Tuesday 21 November 2017

Boris Johnson 'out of the loop' over Brexit - Hogan

Boris Johnson. Photo: Reuters
Boris Johnson. Photo: Reuters

Laura Hughes

EU Agriculture Commissioner Phil Hogan has launched a blistering attack on UK Foreign Secretary Boris Johnson, claiming that he is "completely out of the loop" on Brexit.

Mr Hogan warned that Mr Johnson had become a "diminished figure" in Westminster and accused of him of "behaving strangely".

The attack came as UK Prime Minister Theresa May prepared to give a landmark speech in Florence on Britain's plans to leave the EU.

Mr Hogan also said Mr Johnson's recent remarks on Brexit had been "completely contradictory" and "completely at odds" with the position of the British government.

In an interview with the London 'Evening Standard', Mr Hogan added: "Clearly, he is not directly involved in the negotiations on behalf of the British government with the EU.

"He certainly has made very strange statements that are completely contradictory and at odds with his own government's position, as well as the possibility of being reasonable with the EU in finalising a deal.

"So it strikes me that he is completely out of the loop in relation to the type of concrete proposals that are required and that are being considered by the UK government.

"Mr Johnson is behaving, acting and speaking strangely. It is clear that his reputation is not good and he is a diminished figure in the government," Mr Hogan added.

His comments came after Mr Johnson had set out his Brexit blueprint in a 4,000-word article. He said Britain should not pay for access to European markets and must seize the opportunity to reform the UK's tax system to encourage investment.

Mr Hogan criticised the document and said it was extraordinary that the UK's foreign secretary did not mention the Good Friday Agreement or the Border.
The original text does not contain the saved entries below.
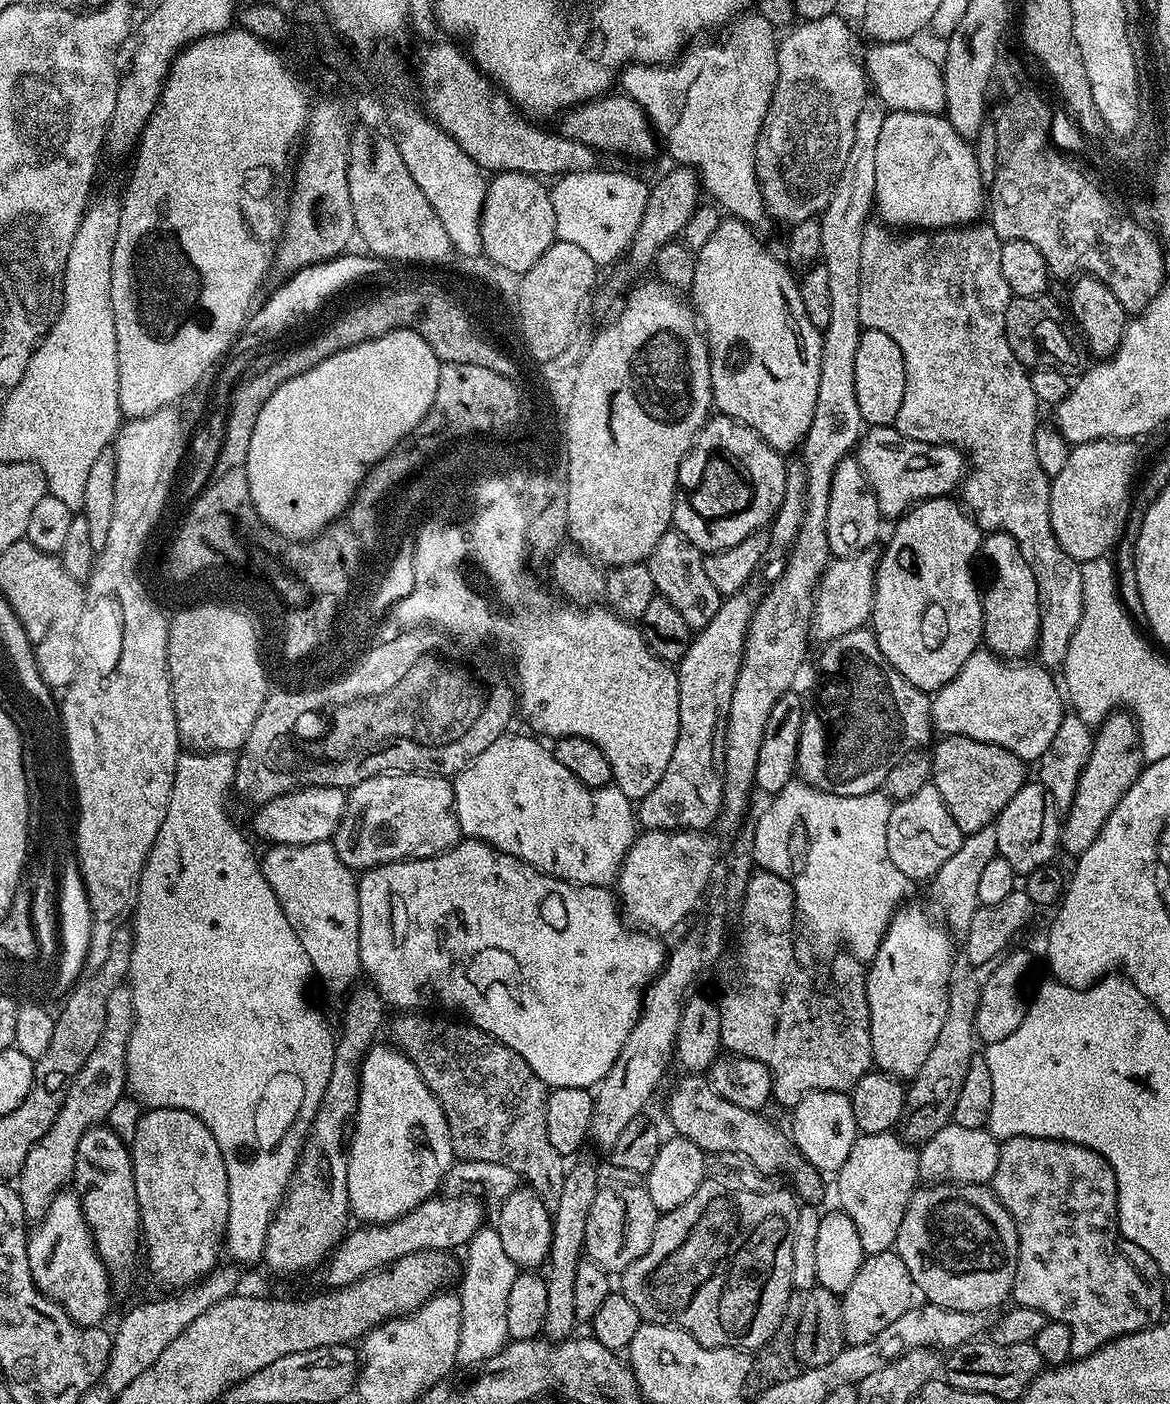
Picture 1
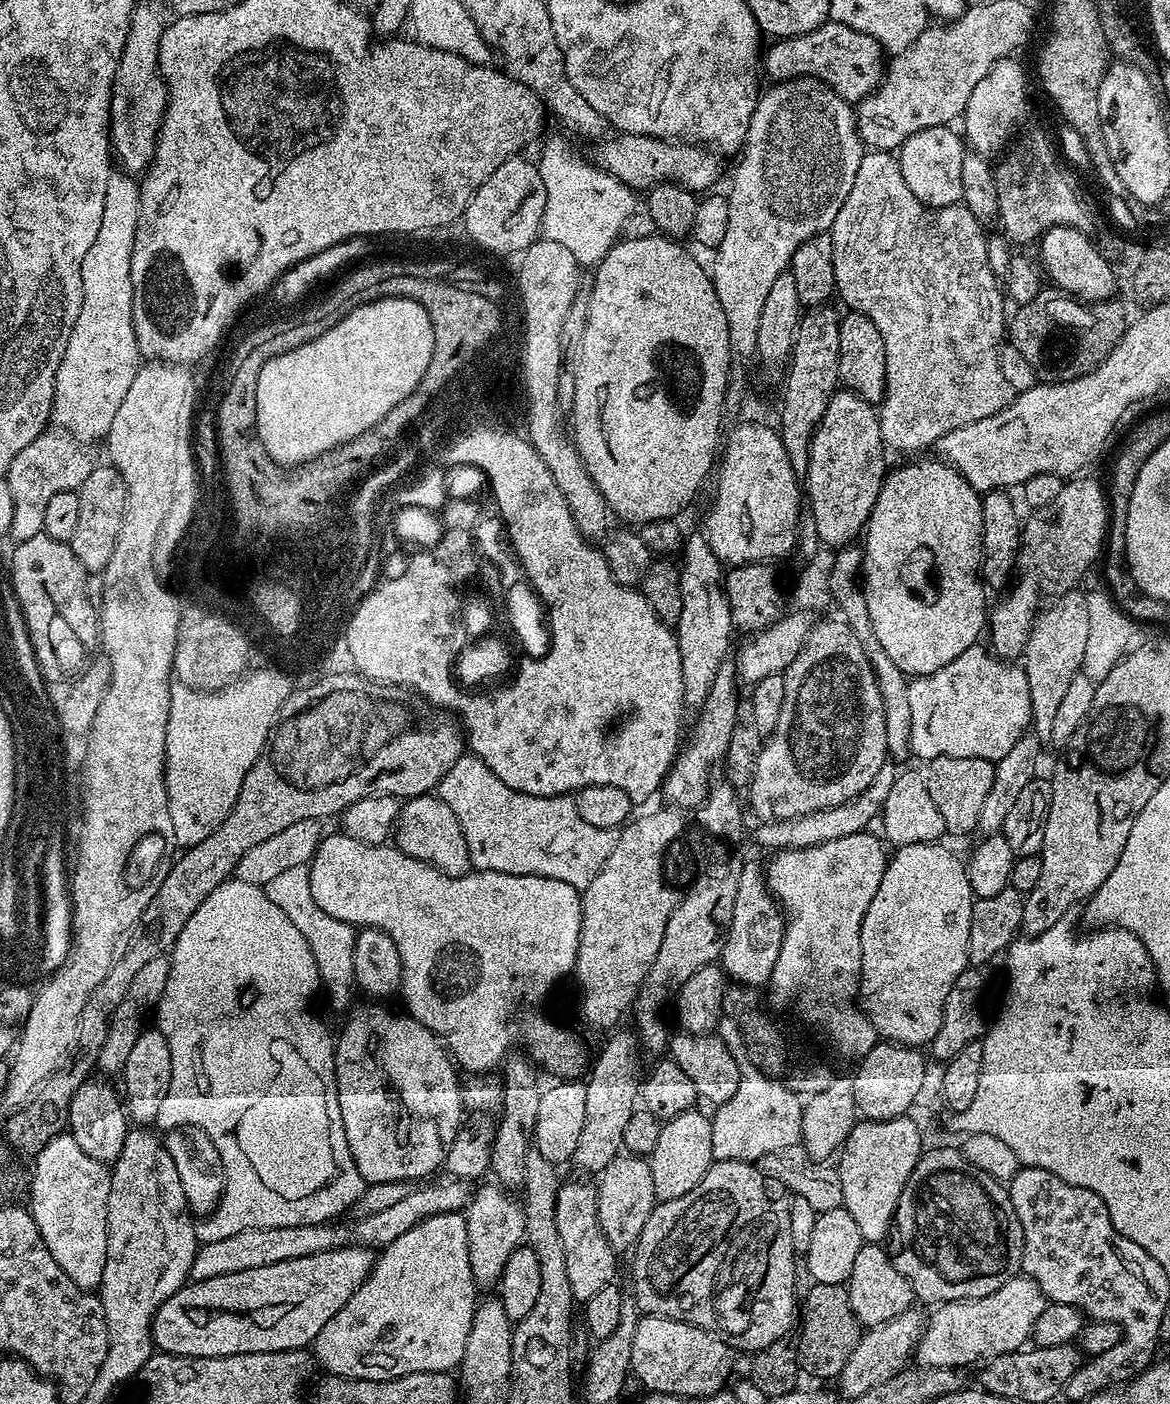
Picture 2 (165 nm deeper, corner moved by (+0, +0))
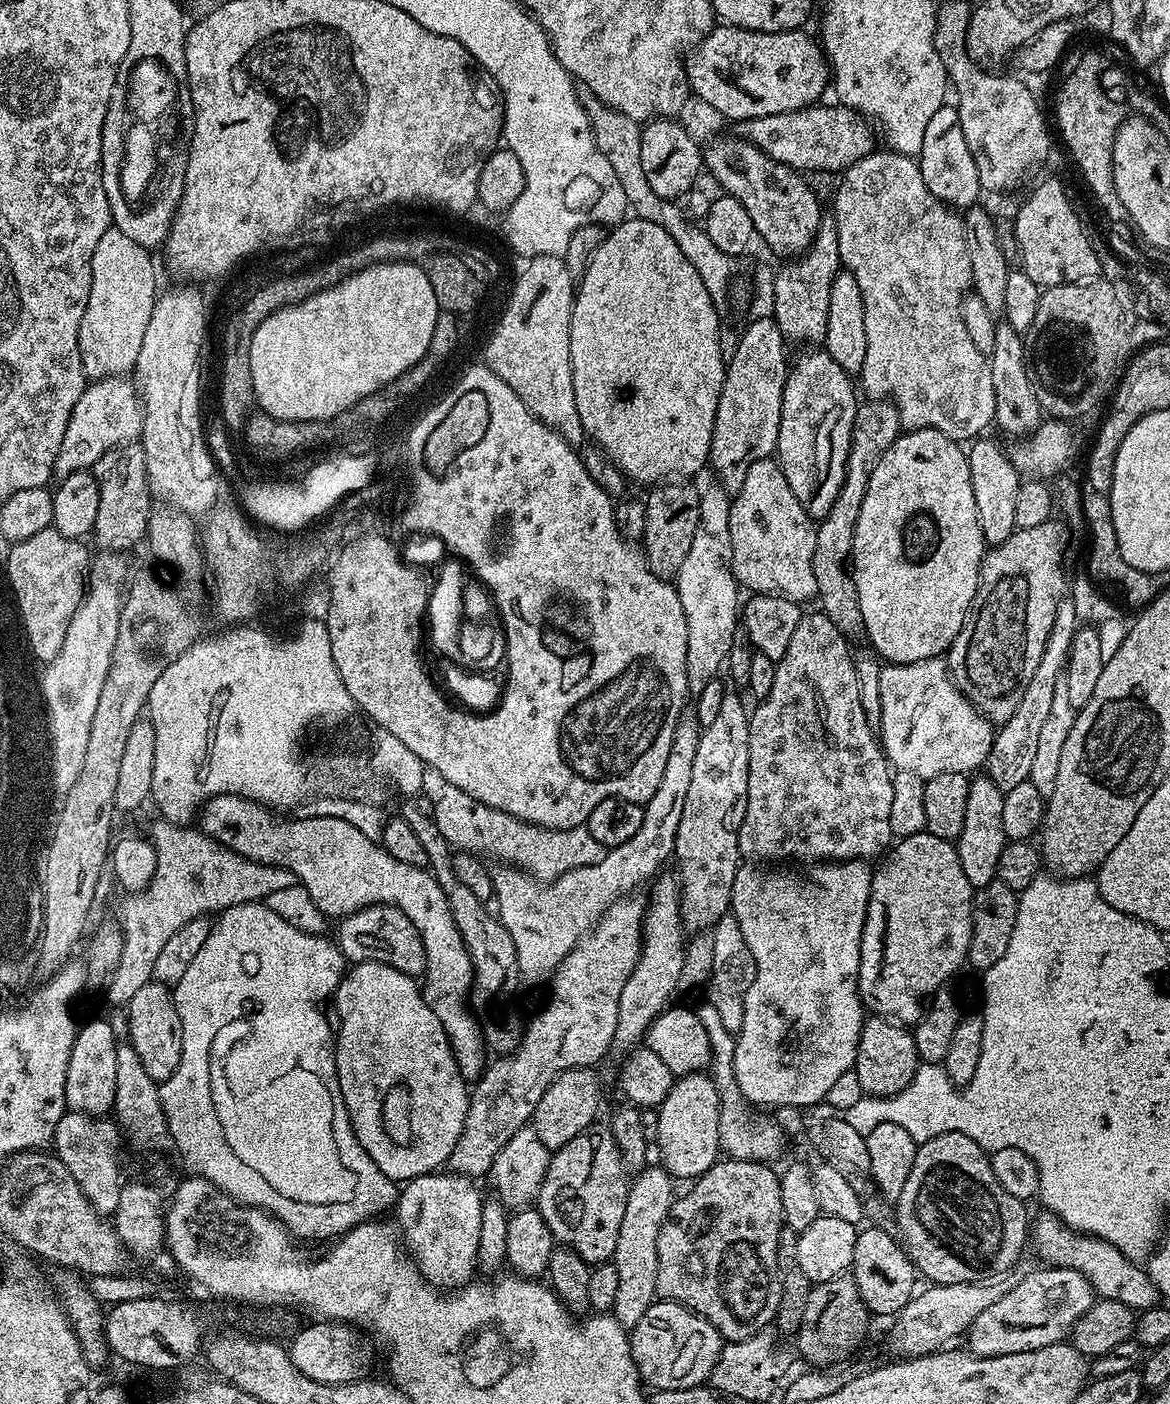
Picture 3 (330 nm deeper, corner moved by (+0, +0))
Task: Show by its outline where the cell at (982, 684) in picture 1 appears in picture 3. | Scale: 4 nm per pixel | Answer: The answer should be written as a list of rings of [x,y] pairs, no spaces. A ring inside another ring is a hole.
[[[935,656],[922,662],[888,664],[882,667],[881,702],[882,720],[878,739],[884,749],[884,755],[899,771],[918,774],[923,780],[929,780],[938,774],[955,772],[972,774],[987,765],[988,755],[992,749],[994,725],[959,692],[949,673],[947,663],[941,657]]]

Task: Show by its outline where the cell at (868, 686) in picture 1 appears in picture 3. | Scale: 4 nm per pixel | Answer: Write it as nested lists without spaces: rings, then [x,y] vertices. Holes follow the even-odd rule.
[[[815,610],[815,611],[816,611],[816,612],[812,612],[812,613],[810,613],[810,614],[809,614],[809,616],[808,616],[808,613],[807,613],[807,614],[804,614],[804,615],[801,615],[801,618],[800,618],[800,621],[799,621],[799,622],[798,622],[798,626],[797,626],[797,627],[796,627],[796,628],[795,628],[795,629],[794,629],[794,634],[793,634],[793,636],[792,636],[792,637],[791,637],[791,638],[790,638],[790,646],[786,646],[786,654],[785,654],[785,655],[784,655],[784,656],[783,656],[783,658],[782,658],[782,659],[780,659],[780,660],[778,660],[778,661],[776,661],[776,673],[775,673],[775,674],[774,674],[774,686],[770,686],[770,694],[766,694],[766,695],[765,695],[765,696],[763,696],[763,697],[762,697],[762,699],[761,699],[761,700],[760,700],[760,701],[759,701],[759,703],[757,703],[757,704],[760,704],[760,705],[758,705],[758,706],[757,706],[757,708],[755,708],[755,707],[753,707],[753,708],[752,708],[752,709],[751,709],[751,712],[750,712],[750,715],[749,715],[749,718],[748,718],[748,725],[749,725],[749,726],[750,726],[750,770],[749,770],[749,771],[748,771],[748,801],[747,801],[747,802],[746,802],[746,818],[745,818],[745,819],[744,819],[744,821],[743,821],[743,822],[742,822],[742,826],[741,826],[741,827],[740,827],[740,832],[739,832],[739,834],[738,834],[738,835],[737,835],[737,836],[736,836],[736,837],[734,837],[734,844],[735,844],[735,847],[736,847],[736,848],[737,848],[737,849],[738,849],[738,852],[739,852],[739,848],[738,848],[738,847],[740,847],[740,852],[741,852],[741,854],[742,854],[742,855],[744,855],[744,858],[759,858],[759,859],[760,859],[760,860],[761,860],[761,861],[764,861],[764,862],[766,862],[766,861],[769,861],[769,860],[766,860],[766,859],[768,859],[768,858],[769,858],[769,857],[770,857],[770,856],[805,856],[805,858],[806,858],[806,859],[805,859],[805,861],[808,861],[808,862],[835,862],[835,861],[838,861],[838,860],[867,860],[867,861],[871,861],[871,860],[872,860],[872,859],[873,859],[873,857],[872,857],[872,856],[876,856],[876,855],[878,855],[878,856],[877,856],[877,857],[879,857],[879,856],[880,856],[880,855],[881,855],[881,854],[884,854],[884,853],[887,853],[887,852],[888,852],[888,851],[889,851],[889,848],[890,848],[890,845],[891,845],[891,844],[892,844],[892,843],[893,843],[893,840],[894,840],[894,837],[893,837],[893,835],[892,835],[892,831],[891,831],[891,830],[890,830],[890,805],[891,805],[891,802],[892,802],[892,799],[893,799],[893,798],[894,798],[894,786],[893,786],[893,785],[892,785],[892,777],[893,777],[893,775],[894,775],[894,768],[893,768],[893,765],[892,765],[892,764],[891,764],[891,763],[890,763],[890,761],[889,761],[889,759],[888,759],[888,757],[887,757],[887,756],[885,756],[885,755],[884,755],[884,749],[883,749],[883,747],[882,747],[882,745],[881,745],[881,743],[880,743],[880,741],[879,741],[879,739],[878,739],[878,736],[877,736],[877,733],[876,733],[876,732],[875,732],[875,731],[873,731],[873,730],[872,730],[872,728],[871,728],[871,726],[870,726],[870,724],[869,724],[869,723],[868,723],[868,722],[867,722],[867,720],[866,720],[866,714],[864,714],[864,713],[863,713],[863,710],[862,710],[862,703],[861,703],[861,702],[859,702],[859,684],[858,684],[858,678],[857,678],[857,677],[856,677],[856,674],[855,674],[855,662],[854,662],[854,656],[853,656],[853,653],[852,653],[852,652],[850,652],[850,653],[848,653],[848,640],[849,640],[849,637],[848,637],[848,636],[847,636],[847,635],[845,635],[845,633],[842,633],[842,632],[840,632],[840,631],[839,631],[839,630],[838,630],[838,626],[834,626],[834,622],[830,622],[830,618],[829,618],[829,617],[828,617],[828,616],[825,616],[825,615],[824,615],[824,613],[823,613],[823,611],[820,611],[820,610]]]

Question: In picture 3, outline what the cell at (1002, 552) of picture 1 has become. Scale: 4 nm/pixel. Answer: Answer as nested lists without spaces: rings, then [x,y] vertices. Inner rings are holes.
[[[973,439],[967,449],[970,486],[974,486],[974,506],[978,506],[978,526],[982,526],[984,543],[995,546],[1006,542],[1006,538],[1010,538],[1017,529],[1014,514],[1022,477],[1012,464],[1011,455],[1006,448],[992,440],[984,439]]]

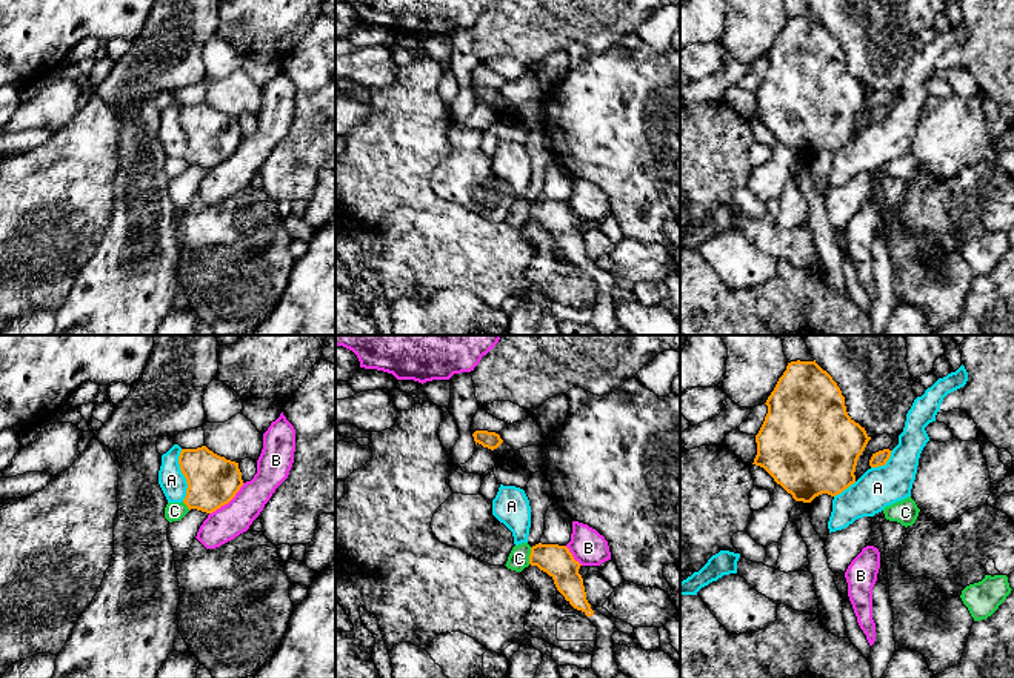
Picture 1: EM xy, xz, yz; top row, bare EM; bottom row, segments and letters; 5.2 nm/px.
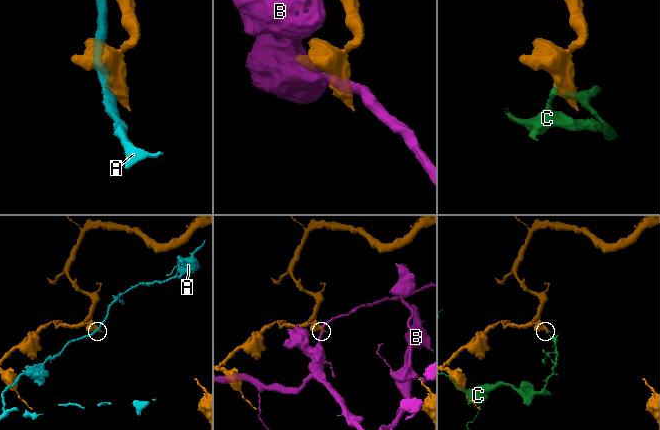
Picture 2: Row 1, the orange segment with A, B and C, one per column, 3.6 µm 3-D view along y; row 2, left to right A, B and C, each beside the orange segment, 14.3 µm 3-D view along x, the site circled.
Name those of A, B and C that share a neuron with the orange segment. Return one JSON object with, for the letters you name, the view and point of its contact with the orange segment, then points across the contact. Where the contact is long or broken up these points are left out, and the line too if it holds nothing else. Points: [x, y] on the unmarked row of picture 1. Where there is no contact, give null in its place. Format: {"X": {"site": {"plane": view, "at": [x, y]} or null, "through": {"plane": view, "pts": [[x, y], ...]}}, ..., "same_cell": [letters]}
{"same_cell": []}

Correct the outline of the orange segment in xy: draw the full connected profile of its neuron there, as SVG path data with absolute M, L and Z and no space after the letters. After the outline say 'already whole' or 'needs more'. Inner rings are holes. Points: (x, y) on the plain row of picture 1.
M206 101L182 105L178 120L188 138L183 158L189 166L212 169L228 160L243 141L238 118L214 109Z; already whole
"It's amazing that the UK's foreign secretary can publish a 4,000-word article about the UK's Brexit future and not mention the Irish Border," Mr Hogan said.

"You'd think that he would have ideas about how to manage the UK's main land border with the European Union, but obviously not.

"So if Mrs May, in her speech in Florence, is as vague on the three questions as Mr Johnson was, then the signs will not be good."

Meanwhile, the European Parliament's Brexit co-ordinator, Guy Verhofstadt, has said the UK must address its failure to present a workable solution to the Irish Border problem before Brexit negotiations can proceed to the next stage.

Speaking in Belfast during a two-day fact-finding mission, Mr Verhofstadt said the answer could lie in Northern Ireland remaining in the customs union and single market post-Brexit, even if the rest of the UK leaves.

He stressed that a "unique solution" was needed to halt the return of a hard Border.

He called for "a unique solution, in that there is no resurrection of a hard border in Northern Ireland, because that is not in the interests of business in Northern Ireland and Ireland, neither in the interests of the citizens."

The former Belgian prime minister will spend today in Dublin, where he will meet Taoiseach Leo Varadkar and address a joint sitting of Oireachtas committees.